### What you need to do
Would you please transcribe, exactly as written, the lines of the entries below starting at the one that holds "thumb mcp: (955, 689)" and ending at the one that holds "ring mcp: (997, 799)", both included?

[Human keypoint data]

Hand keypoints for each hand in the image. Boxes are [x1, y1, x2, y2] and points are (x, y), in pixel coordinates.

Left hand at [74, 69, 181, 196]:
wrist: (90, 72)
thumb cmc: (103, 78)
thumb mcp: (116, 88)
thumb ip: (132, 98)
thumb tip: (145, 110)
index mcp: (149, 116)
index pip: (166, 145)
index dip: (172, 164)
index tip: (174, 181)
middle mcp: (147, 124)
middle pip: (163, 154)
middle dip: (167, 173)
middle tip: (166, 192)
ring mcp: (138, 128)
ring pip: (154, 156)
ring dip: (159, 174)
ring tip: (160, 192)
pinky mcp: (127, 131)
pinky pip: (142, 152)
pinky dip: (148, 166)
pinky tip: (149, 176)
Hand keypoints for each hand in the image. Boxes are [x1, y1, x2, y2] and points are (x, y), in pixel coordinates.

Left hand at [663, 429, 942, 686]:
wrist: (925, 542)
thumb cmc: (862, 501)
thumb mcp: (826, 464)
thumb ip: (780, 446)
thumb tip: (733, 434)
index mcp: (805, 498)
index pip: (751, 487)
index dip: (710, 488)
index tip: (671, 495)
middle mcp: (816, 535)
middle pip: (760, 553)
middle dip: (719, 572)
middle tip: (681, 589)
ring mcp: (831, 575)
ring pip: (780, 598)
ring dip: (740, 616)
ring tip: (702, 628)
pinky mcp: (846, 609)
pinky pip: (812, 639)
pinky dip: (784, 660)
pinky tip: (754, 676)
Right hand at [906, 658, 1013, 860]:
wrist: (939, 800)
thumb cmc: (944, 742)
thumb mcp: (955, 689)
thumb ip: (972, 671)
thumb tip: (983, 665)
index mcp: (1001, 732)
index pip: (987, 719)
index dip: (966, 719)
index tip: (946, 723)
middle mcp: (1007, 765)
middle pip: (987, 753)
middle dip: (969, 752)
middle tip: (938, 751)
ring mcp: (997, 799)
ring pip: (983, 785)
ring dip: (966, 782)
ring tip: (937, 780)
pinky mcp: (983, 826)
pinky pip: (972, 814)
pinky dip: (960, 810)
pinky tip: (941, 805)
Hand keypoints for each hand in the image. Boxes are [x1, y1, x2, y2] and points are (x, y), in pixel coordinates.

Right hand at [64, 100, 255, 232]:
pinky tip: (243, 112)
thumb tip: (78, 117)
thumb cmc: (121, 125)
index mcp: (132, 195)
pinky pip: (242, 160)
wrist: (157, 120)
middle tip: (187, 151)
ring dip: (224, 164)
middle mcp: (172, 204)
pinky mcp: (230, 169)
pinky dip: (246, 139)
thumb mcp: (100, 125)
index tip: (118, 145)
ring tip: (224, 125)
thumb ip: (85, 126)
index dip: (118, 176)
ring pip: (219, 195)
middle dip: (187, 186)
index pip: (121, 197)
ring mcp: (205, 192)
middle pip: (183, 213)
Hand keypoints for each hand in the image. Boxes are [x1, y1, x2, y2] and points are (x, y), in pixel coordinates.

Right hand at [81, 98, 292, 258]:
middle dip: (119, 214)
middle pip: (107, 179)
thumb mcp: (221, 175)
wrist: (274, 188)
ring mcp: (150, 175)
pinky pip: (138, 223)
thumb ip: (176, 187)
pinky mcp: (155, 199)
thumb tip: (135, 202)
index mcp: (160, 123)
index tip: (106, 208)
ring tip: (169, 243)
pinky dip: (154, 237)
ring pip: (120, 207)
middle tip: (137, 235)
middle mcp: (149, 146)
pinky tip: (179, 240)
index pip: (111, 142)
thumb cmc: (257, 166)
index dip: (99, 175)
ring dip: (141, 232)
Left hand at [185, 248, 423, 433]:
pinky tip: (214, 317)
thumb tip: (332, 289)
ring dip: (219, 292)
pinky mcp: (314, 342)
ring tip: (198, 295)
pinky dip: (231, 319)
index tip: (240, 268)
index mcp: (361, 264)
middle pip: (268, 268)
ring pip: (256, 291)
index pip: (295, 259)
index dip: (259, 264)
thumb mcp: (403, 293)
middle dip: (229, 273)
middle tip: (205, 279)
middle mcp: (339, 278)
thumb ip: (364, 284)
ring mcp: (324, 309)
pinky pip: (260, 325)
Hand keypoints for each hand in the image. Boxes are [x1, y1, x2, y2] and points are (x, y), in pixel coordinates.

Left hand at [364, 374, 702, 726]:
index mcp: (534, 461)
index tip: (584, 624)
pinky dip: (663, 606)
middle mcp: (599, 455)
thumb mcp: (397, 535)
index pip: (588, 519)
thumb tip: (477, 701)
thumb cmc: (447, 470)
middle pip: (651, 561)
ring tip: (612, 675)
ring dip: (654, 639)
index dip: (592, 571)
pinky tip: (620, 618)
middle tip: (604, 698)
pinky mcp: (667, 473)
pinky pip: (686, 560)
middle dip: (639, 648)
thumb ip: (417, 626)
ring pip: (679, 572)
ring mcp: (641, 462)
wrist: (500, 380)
* * *
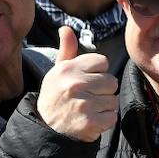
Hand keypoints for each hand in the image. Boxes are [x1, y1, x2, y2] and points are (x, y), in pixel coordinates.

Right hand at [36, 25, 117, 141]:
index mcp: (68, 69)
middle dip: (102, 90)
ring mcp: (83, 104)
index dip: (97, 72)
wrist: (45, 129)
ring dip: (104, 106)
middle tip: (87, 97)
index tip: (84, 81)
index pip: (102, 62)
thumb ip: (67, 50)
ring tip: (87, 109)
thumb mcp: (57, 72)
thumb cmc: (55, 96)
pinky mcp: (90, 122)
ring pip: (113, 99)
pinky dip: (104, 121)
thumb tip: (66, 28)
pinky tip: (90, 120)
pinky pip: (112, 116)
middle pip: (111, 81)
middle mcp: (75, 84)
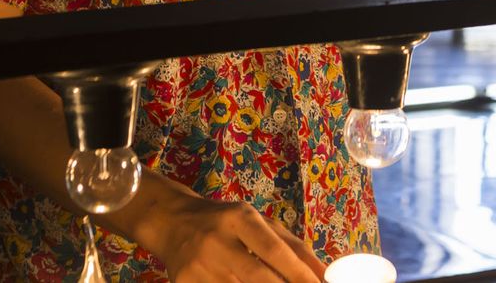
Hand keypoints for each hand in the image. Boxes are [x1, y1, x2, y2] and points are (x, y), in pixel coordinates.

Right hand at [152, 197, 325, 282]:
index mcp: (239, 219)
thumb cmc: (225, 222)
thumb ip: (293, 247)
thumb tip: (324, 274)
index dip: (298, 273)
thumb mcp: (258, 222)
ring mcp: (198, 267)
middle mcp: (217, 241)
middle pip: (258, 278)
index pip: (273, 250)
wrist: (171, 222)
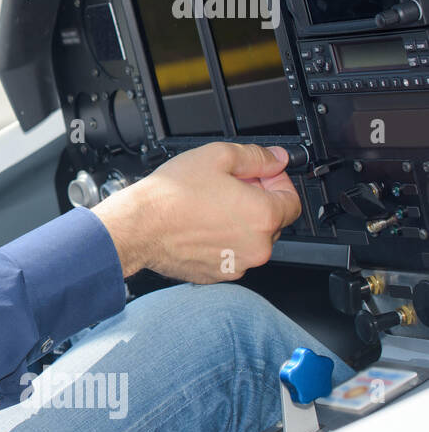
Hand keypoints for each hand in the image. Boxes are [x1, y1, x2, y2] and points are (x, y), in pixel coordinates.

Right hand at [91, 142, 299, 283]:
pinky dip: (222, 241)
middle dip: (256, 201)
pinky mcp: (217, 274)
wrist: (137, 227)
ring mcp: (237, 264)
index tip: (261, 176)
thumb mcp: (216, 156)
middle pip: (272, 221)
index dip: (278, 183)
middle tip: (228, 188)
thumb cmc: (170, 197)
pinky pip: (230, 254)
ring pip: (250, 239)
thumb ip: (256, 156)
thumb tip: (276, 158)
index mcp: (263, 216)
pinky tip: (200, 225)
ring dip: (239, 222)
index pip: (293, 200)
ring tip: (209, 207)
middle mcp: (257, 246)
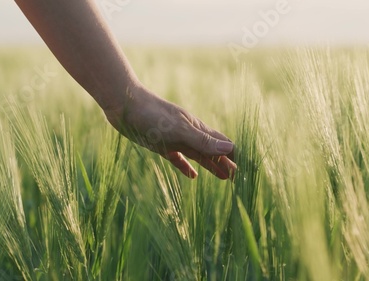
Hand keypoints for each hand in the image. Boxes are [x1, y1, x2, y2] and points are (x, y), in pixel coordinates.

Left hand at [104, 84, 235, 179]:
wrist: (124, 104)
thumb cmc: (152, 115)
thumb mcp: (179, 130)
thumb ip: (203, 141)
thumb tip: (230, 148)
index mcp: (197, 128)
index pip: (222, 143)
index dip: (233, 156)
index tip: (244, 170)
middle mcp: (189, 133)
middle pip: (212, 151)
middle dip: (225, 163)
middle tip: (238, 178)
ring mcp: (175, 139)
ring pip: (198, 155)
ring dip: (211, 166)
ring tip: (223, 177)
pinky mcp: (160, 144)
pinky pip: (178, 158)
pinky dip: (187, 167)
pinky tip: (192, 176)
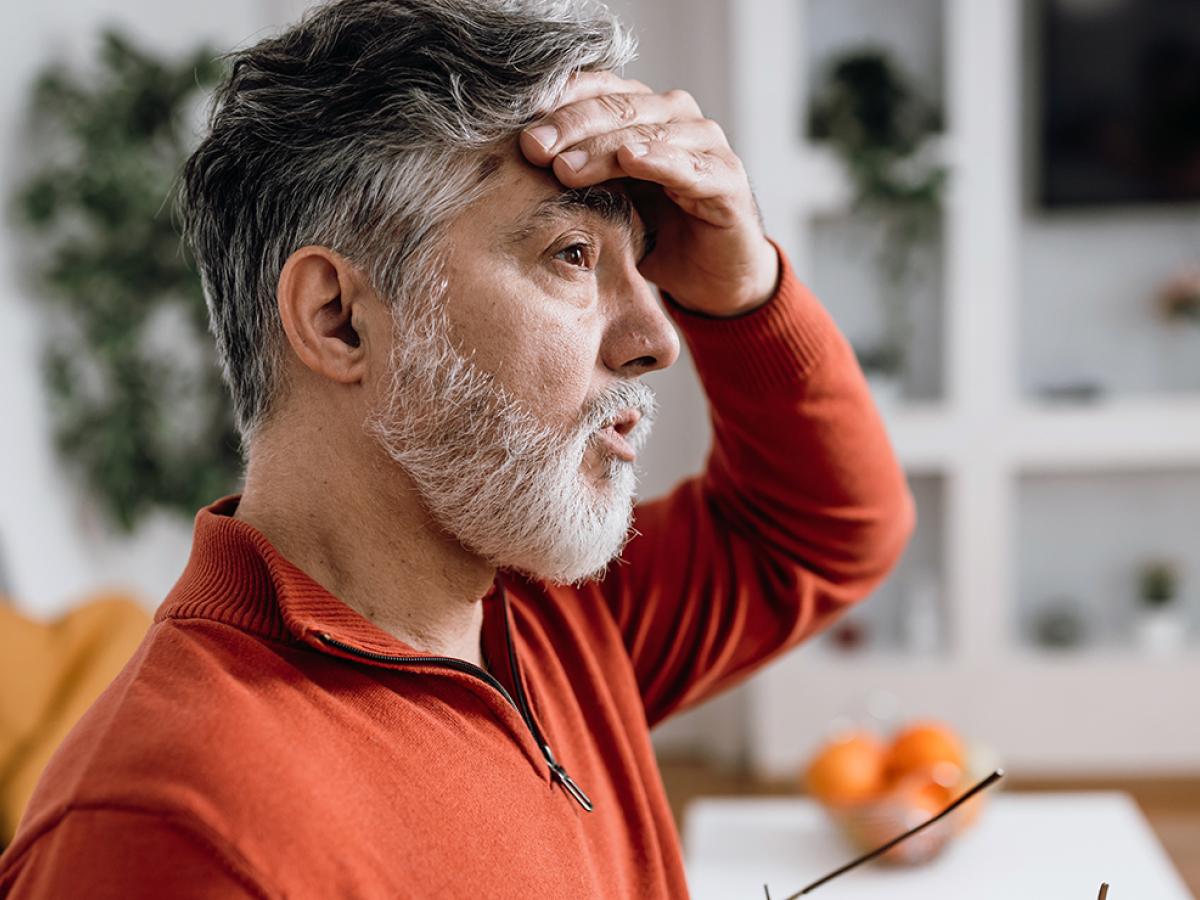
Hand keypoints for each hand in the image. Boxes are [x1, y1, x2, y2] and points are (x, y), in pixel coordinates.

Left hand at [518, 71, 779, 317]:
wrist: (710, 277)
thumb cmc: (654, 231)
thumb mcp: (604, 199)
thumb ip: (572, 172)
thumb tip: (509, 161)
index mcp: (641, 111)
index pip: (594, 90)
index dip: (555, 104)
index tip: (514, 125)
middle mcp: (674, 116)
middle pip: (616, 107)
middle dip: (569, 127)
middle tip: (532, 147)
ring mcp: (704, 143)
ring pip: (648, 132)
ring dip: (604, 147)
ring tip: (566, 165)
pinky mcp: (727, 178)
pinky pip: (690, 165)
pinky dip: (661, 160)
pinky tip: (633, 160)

### Exercise result
thumb mcp: (955, 689)
thumb ip: (972, 671)
thumb tip: (983, 665)
index mcp: (1001, 732)
index pip: (987, 719)
index dip: (966, 719)
index tip: (946, 723)
middle mcp: (1007, 765)
middle pip: (987, 753)
middle dip: (969, 752)
middle tip: (938, 751)
ring mcp: (997, 799)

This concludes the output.